Shinohara paused, holding up a small, flexible disk of coiled rope wrapped in bamboo.
“This is my machine,” he said.
This instrument is known as a baren, and despite its flimsy appearance, it is an instrument that has been honed to perfection.
The handmade piece takes about half a year to produce and usually retails for $600.
Why the exactitude? The baren can apply the perfect pressure for the thickness of the printing paper.
Perfection, of course, does not come without dedication. Shinohara moved from Japan to the United States two decades ago.
He spent ten years in training as an apprentice at the Uesugi Studio in Kyoto.
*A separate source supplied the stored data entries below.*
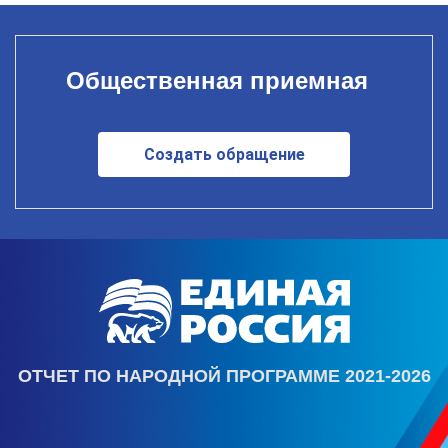
Общественная приемная
Создать обращение
ОТЧЕТ ПО НАРОДНОЙ ПРОГРАММЕ 2021-2026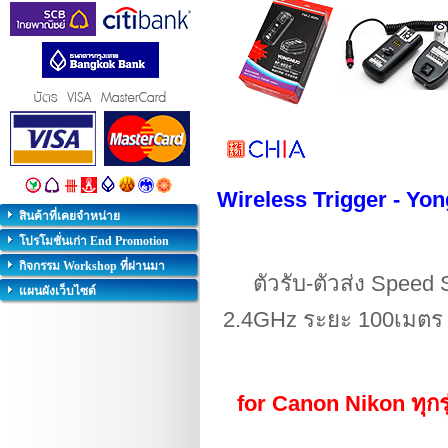
Wireless Trigger - Yo
สินค้าที่เคยจำหน่าย
โปรโมชั่นเก่า End Promotion
กิจกรรม Workshop ที่ผ่านมา
ตัวรับ-ตัวส่ง
Speed 
แผนผังเว็บไซต์
2.4GHz ระยะ 100เมตร ใช
for Canon Nikon ทุกร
There he learned the printmaking aspect of the art, which excluded the actual designing and carving of the woodblocks.
When asked how the art world of Japan compares to that of America, Shinohara is quick to point out the differences.
“Japan is well-connected,” he said. “You can just knock on the doors of galleries, saying, ‘I have a portfolio.’”
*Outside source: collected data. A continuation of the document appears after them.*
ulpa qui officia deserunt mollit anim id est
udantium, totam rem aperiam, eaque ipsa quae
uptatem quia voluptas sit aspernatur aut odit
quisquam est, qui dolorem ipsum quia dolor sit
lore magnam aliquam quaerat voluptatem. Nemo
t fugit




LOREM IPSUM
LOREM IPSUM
This is not how Shinohara began his career, however. In fact, he had no portfolio to show and no resumé to speak of. Yet at the age of 20, Shinohara saw the work of a hanga master in a small gallery in Kyoto, and knew what he wanted.
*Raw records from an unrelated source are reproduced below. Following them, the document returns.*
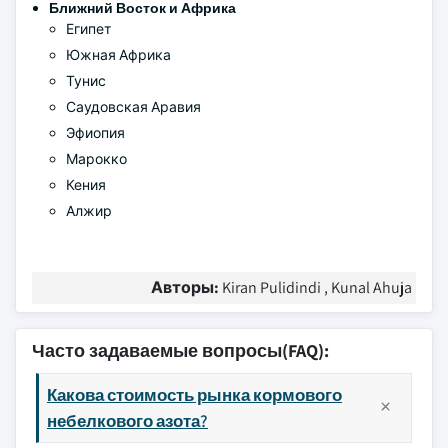
Ближний Восток и Африка
Египет
Южная Африка
Тунис
Саудовская Аравия
Эфиопия
Марокко
Кения
Алжир
Авторы:
Kiran Pulidindi , Kunal Ahuja
Часто задаваемые вопросы(FAQ):
Какова стоимость рынка кормового
небелкового азота?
“I saw his artwork there, and I fell in love,” Shinohara said. That same day he decided to knock on the artist’s door. “He came out, very suspicious. I said, ‘I would love to study with you.’ He slammed the door.”
Shinohara returned the next day, however, and the next, and the next “for three months with similar results.”
“Slowly, he let me in,” Shinohara recalls, his eyes sparkling with disbelief. “First, he said I was too old, but three months later, he said OK.” Next came the realization that Shinohara was left-handed, a taboo in hanga printmaking, because of the tools and specificities of the printing process.
“He said, ‘No, I take it back, you can’t study.’” Instead of giving up, Shinohara simply trained his right hand. All the sacrifices paid off, however, for Shinohara has a dazzling body of prints, richly colored landscapes and abstractions, as well as collaborative efforts with such artists as Henri Cartier-Bresson and Chuck Close.
Shinohara is currently a visiting artist at Wesleyan University in Middletown, Conn. Again recalling his training, Shinohara said, “I thought my teacher would teach me how to print, but my job at first was to sweep the floors, make the teas. He would only say, ‘Watch me. Watch me again.’”
Watching Shinohara work last Saturday was more than just a revelation in technique. It is through observing Shinohara’s mastery, his small frame hovering almost trance-like above his work, that one begins to understand the absolute precision required for true delicacy in art. Each movement as he reaches for one material or another has found the balance of economy and grace.